*** TEXT SECTION Section Begins ***

The omnibus ground: the appeal is against the weight of evidence.
Traditionally, where a party complains that a judgment cannot be supported having regard to the evidence led at the trial, it was incumbent on the party to so demonstrate it. Thus, to say that a judgment is against the weight of evidence, implies that there are on the face of the judgment, some errors of law or on the facts or both that the lower court committed. In either case, the presumption is that the trial court applied wrong principles of law to the case under consideration. It could also be implied that the findings of the court could not be supported having regard to the evidence led on record. It must be noted, however, that making primary findings of fact is the prerogative of the trial court and where on the evidence the findings are supportable the findings shall not be disturbed on appeal. The converse is equally true where the findings cannot be supported.

*** TEXT SECTION Section Ends ***
*** EXTRACTED ENTRIES Section Begins ***

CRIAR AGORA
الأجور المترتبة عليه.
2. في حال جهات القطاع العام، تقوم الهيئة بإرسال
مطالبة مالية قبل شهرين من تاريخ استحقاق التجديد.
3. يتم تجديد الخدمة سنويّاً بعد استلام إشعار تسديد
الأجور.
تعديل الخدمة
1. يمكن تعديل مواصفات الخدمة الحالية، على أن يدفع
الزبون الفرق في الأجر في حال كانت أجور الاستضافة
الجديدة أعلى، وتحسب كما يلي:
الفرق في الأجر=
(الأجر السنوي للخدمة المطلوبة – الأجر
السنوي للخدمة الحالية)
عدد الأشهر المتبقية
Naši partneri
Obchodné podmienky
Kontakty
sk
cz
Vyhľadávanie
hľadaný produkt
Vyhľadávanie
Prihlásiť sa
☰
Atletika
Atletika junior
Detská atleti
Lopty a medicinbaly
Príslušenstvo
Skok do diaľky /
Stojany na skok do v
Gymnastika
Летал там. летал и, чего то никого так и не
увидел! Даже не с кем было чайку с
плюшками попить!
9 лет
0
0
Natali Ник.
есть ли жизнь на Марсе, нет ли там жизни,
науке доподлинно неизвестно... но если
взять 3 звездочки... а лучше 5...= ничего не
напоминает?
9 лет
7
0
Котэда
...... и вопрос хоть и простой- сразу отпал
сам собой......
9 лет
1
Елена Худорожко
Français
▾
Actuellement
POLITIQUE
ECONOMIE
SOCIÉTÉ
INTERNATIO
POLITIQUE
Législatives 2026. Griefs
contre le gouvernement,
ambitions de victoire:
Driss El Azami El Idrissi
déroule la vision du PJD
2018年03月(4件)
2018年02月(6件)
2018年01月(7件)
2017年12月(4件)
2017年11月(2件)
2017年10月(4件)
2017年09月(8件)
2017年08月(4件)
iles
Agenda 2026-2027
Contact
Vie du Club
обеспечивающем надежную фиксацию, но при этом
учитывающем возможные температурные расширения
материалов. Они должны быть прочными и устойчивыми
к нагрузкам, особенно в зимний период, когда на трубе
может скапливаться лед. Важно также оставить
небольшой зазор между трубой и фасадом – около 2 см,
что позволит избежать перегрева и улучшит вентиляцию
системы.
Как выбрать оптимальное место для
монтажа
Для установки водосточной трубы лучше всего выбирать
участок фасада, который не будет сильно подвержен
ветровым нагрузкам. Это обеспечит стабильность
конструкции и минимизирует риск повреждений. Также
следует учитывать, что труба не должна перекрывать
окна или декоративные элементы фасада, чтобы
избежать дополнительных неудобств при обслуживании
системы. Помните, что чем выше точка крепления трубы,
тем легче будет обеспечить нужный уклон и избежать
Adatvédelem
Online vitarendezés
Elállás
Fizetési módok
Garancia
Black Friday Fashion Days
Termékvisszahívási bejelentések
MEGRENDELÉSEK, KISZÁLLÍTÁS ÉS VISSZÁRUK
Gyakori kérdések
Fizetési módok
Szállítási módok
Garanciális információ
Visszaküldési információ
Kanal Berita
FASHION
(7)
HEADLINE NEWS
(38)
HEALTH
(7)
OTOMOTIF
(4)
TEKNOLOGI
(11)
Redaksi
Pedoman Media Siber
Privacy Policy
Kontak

*** EXTRACTED ENTRIES Section Ends ***

* ACTIVITY
Rewrite the passage on the omnibus ground from "Traditionally, where a" to "cannot be supported.", putting "court of first instance" in place of "trial court".

* RESULT FOR THIS TASK
Traditionally, where a party complains that a judgment cannot be supported having regard to the evidence led at the trial, it was incumbent on the party to so demonstrate it. Thus, to say that a judgment is against the weight of evidence, implies that there are on the face of the judgment, some errors of law or on the facts or both that the lower court committed. In either case, the presumption is that the court of first instance applied wrong principles of law to the case under consideration. It could also be implied that the findings of the court could not be supported having regard to the evidence led on record. It must be noted, however, that making primary findings of fact is the prerogative of the court of first instance and where on the evidence the findings are supportable the findings shall not be disturbed on appeal. The converse is equally true where the findings cannot be supported.